Well, that's great, but will it convince anyone not already convinced about global warming? "There still could be people in the middle," says sociologist Riley Dunlap of Oklahoma State University in Stillwater, who has looked at the political battle over climate and public perceptions going back to the 1980s.

He says that a strategy of "tarnishing as industry shills" opponents of climate science who are funded by corporate think tanks might help convince people otherwise uninvolved.

But is Al Gore the person to deliver that message? "Basically Gore appeals to liberal academic type people, like me," says science writer Chris Mooney, author of The Republican War on Science. "I don't think he is going to do anything but stoke the liberal (political) base." For conservative voters, in contrast, Gore serves as a club to attack opponents with, as Republican presidential contenders Mitt Romney and Ron Paul have demonstrated this month in attacks on their rival, Texas Gov. Rick Perry.

But s omeone, Gore suggests, has to inject some doubt into the convictions of climate naysayers, the 15% of mostly conservative folks in the Stanford poll who say climate change "isn't happening."

Last year's Citizens United Supreme Court decision, he notes, allowed corportate funding to flow freely to political campaigns. "What politicians hear is we'll give you this money if you join in denying the science of global warming," Gore says. "Otherwise, we'll go give this money in your primary election to someone else."

Gore points to former Rep.
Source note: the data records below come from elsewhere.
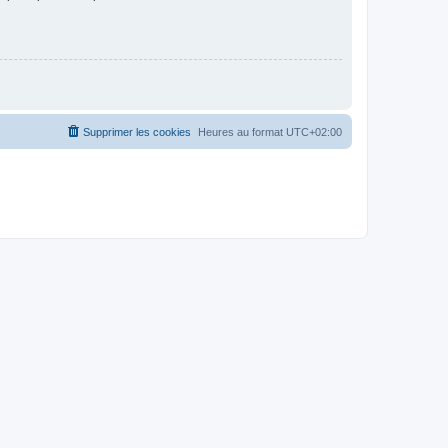
Supprimer les cookies
Heures au format
UTC+02:00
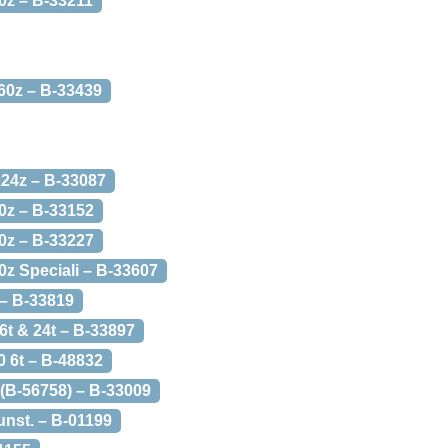
0z – B-33211
60z – B-33439
24z – B-33087
0z – B-33152
0z – B-33227
z Speciali – B-33607
 – B-33819
t & 24t – B-33897
 6t – B-48832
(B-56758) – B-33009
nst. – B-01199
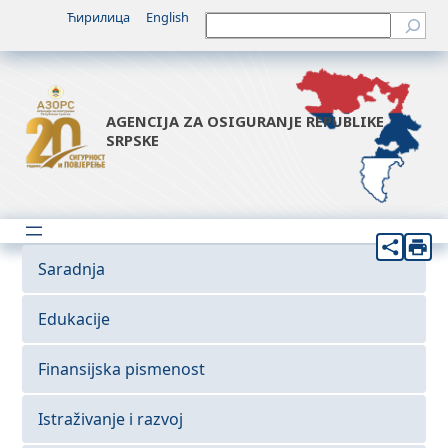
Ћирилица
English
Претрага
AGENCIJA ZA OSIGURANJE REPUBLIKE
SRPSKE
Saradnja
Edukacije
Finansijska pismenost
Istraživanje i razvoj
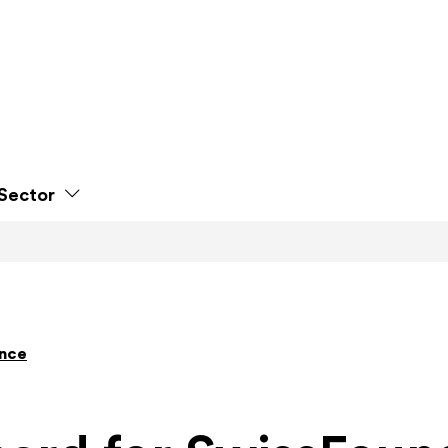
Sector
ance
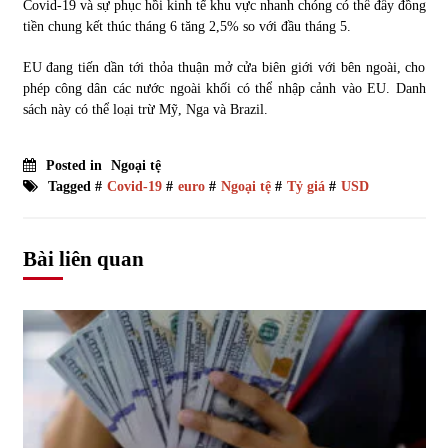
Covid-19 và sự phục hồi kinh tế khu vực nhanh chóng có thể đẩy đồng
tiền chung kết thúc tháng 6 tăng 2,5% so với đầu tháng 5.
EU đang tiến dần tới thỏa thuận mở cửa biên giới với bên ngoài, cho
phép công dân các nước ngoài khối có thể nhập cảnh vào EU. Danh
sách này có thể loại trừ Mỹ, Nga và Brazil.
Posted in
Ngoại tệ
Tagged #
Covid-19
#
euro
#
Ngoại tệ
#
Tỷ giá
#
USD
Bài liên quan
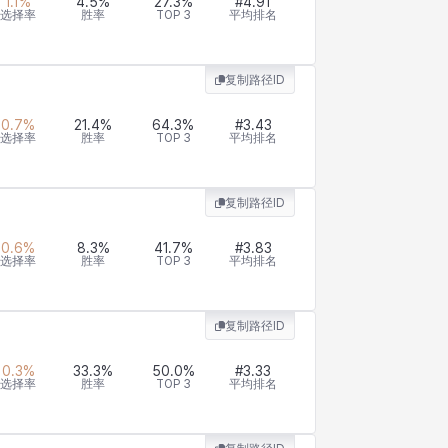
1.1
%
4.5
%
27.3
%
#
4.91
选择率
胜率
TOP 3
平均排名
复制路径ID
0.7
%
21.4
%
64.3
%
#
3.43
选择率
胜率
TOP 3
平均排名
复制路径ID
0.6
%
8.3
%
41.7
%
#
3.83
选择率
胜率
TOP 3
平均排名
复制路径ID
0.3
%
33.3
%
50.0
%
#
3.33
选择率
胜率
TOP 3
平均排名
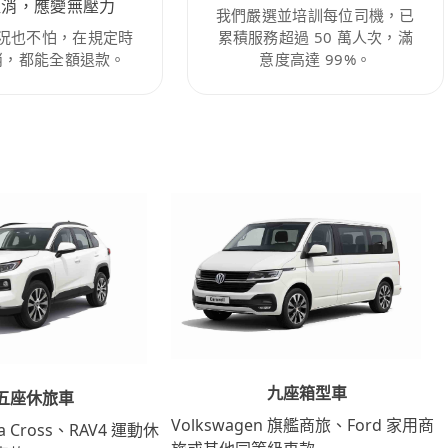
取消，應變無壓力
我們嚴選並培訓每位司機，已
況也不怕，在規定時
累積服務超過 50 萬人次，滿
消，都能全額退款。
意度高達 99%。
九座箱型車
五座休旅車
Volkswagen 旗艦商旅、Ford 家用商
lla Cross、RAV4 運動休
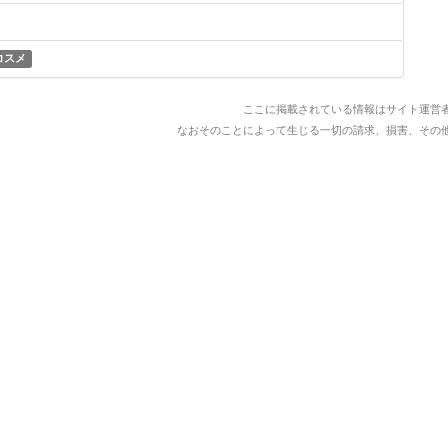
コスメ
ここに掲載されている情報はサイト運営
なおそのことによって生じる一切の請求、損害、その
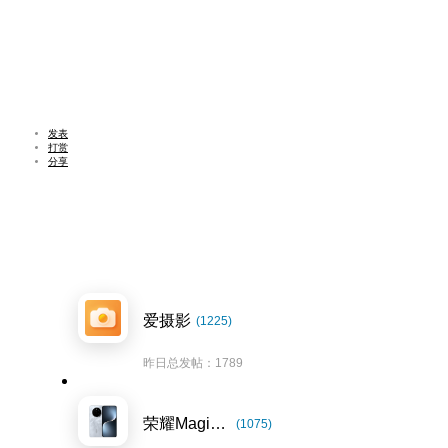
发表
打赏
分享
爱摄影
(1225)
昨日总发帖：1789
荣耀Magic7系列
(1075)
Bob Inglis, R.-S.C., who called for cutting subsidies on fossil fuels and shifting taxes to help tackle global warming and lost his 2010 primary battle, as a victim of these politics.

Asked about all this, Inglis says his votes against the troop surge in Afghanistan and the 2008 "bailout" of the U.S. financial system also hurt him. "But I commited the ultimate heresy by talking about climate," he says. "It certainly was a big factor."

Conservative politicians, Inglis adds, might understand the "no such thing as a free lunch" argument that he and Reagan Administration economist Arthur Laffer have made that subsidies to the oil and coal industry distort the real market for energy in the country. An Energy Policy journal study last year found the U.S. military policing the Persian Gulf's oil lanes cost the country $6.8 trillion from 1976 to 2007, for example. "But they look out a window at a hypothetical primary voter and think, 'that's a hard sell' right now," Inglis says.

Actually, Gore trying to change public opinion over climate change puts the political cart in front of the horse, says sociologist Robert Brulle of Drexel University in Philadelphia. "People are busy, if Rush (Limbaugh) tells them it's crap, it probably is and that's good enough for them," he says. "All the research suggests that what really changes people's views are their opinion leaders saying something."

The political divide between Republican and Democrats on environmental issues is simply a long-growing four-decade fact of American life, Brulle adds. "This is really all about political power ." Until unexpected voices start venting different views, Brulle doesn't see climate politics changing.